▶ Extrait du texte
+--

Depuis sa création en 1976, le Chœur de l’Orchestre de Paris éduque le public au plaisir d’un très vaste répertoire. Avec l’ouverture du Chœur aux enfants et aux adolescents, Lionel Sow (photo) a ajouté des couleurs vocales qui élargissent considérablement sa palette expressive. Rencontre avec l’artiste à l’approche d’un Requiem de Berlioz très attendu à la Philharmonie de Paris les 20 et 21 février, dirigé par Pablo Heras-Casado, pour lequel les choristes parisiens feront équipe avec ceux d’Orfeón Donostiarra. Le premier temps fort d’un semestre qui permettra aussi d’entendre la formation, en mai, dans le War Requiem de Britten, à Paris et en tournée en Allemagne et Autriche.
 
Vous dirigez le Chœur de l’Orchestre de Paris depuis 2011. Estimez-vous l’avoir porté à un niveau idéal ?

Lionel SOW :  Si je trouvais le Chœur de l’Orchestre de Paris idéal, je ne serais plus là. Le Chœur a atteint une rondeur de son et une présence musicale remarquables, mais il y a encore beaucoup de chemin à parcourir. Un chœur amateur met du temps à se régler à cause des activités quotidiennes ou professionnelles des choristes, mais il en met beaucoup moins à se dérégler à cause des départs de choristes que peuvent occasionner ces mêmes activités. Je ne sens pas ce délitement dans le Chœur et je construis avec plaisir sa maturité artistique en étant content des évolutions qu’il connaît.
 

© A Deniau

Quelles sont ces évolutions ?

+--

Entrées de données enregistrées:
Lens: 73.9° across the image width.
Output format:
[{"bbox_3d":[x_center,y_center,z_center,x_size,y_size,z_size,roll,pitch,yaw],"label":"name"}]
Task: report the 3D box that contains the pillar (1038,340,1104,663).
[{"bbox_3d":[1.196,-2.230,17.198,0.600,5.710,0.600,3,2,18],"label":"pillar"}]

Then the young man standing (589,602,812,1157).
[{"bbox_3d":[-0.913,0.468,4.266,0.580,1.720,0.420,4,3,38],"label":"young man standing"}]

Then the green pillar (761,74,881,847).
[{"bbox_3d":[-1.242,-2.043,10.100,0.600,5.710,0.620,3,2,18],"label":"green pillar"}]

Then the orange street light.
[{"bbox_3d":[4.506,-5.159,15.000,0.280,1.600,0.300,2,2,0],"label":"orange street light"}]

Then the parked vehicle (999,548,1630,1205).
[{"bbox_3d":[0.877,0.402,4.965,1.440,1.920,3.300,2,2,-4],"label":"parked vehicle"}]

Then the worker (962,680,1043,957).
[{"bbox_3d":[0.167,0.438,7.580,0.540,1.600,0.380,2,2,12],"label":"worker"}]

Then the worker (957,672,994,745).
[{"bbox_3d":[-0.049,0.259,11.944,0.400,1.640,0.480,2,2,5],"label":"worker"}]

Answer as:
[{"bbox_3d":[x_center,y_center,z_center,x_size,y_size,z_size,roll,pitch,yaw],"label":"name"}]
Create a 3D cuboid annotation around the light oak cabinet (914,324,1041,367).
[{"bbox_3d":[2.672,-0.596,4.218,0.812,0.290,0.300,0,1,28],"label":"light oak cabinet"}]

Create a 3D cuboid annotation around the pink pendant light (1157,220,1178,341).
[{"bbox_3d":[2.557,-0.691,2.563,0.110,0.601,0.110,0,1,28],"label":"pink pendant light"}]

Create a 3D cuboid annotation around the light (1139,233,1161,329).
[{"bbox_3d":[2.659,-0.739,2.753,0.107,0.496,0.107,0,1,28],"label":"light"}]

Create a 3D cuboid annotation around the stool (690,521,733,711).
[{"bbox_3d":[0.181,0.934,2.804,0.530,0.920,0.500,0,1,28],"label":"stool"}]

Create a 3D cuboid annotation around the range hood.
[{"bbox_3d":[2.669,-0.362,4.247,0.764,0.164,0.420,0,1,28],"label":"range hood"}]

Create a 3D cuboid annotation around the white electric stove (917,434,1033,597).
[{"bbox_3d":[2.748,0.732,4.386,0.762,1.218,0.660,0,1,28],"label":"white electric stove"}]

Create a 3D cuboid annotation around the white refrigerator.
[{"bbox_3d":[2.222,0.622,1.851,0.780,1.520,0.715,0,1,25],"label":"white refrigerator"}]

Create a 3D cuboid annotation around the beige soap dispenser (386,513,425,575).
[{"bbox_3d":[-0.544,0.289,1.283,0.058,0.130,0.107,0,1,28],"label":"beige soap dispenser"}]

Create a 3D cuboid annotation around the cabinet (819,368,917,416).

+--

▶ Tâche à réaliser A
Indiquez si chacune des affirmations suivantes concorde avec l’entretien, en répondant par oui ou par non et en citant à l’identique les mots de l’entretien qui tranchent : (i) le Chœur de l’Orchestre de Paris a été créé en 1976 ; (ii) le Requiem de Berlioz à la Philharmonie de Paris sera dirigé par Lionel Sow ; (iii) Lionel Sow dirige le Chœur de l’Orchestre de Paris depuis 2011.
▶ Tâche à réaliser B
Citez tel quel tout le passage de l’entretien qui va de « Depuis sa création » jusqu’à « Allemagne et Autriche. ».
Ce matériel n’intervient en rien ici.

▶ Résultat attendu A
(i) Oui : « Depuis sa création en 1976 ».
(ii) Non : « dirigé par Pablo Heras-Casado ».
(iii) Oui : « Vous dirigez le Chœur de l’Orchestre de Paris depuis 2011. »

▶ Résultat attendu B
Depuis sa création en 1976, le Chœur de l’Orchestre de Paris éduque le public au plaisir d’un très vaste répertoire. Avec l’ouverture du Chœur aux enfants et aux adolescents, Lionel Sow (photo) a ajouté des couleurs vocales qui élargissent considérablement sa palette expressive. Rencontre avec l’artiste à l’approche d’un Requiem de Berlioz très attendu à la Philharmonie de Paris les 20 et 21 février, dirigé par Pablo Heras-Casado, pour lequel les choristes parisiens feront équipe avec ceux d’Orfeón Donostiarra. Le premier temps fort d’un semestre qui permettra aussi d’entendre la formation, en mai, dans le War Requiem de Britten, à Paris et en tournée en Allemagne et Autriche.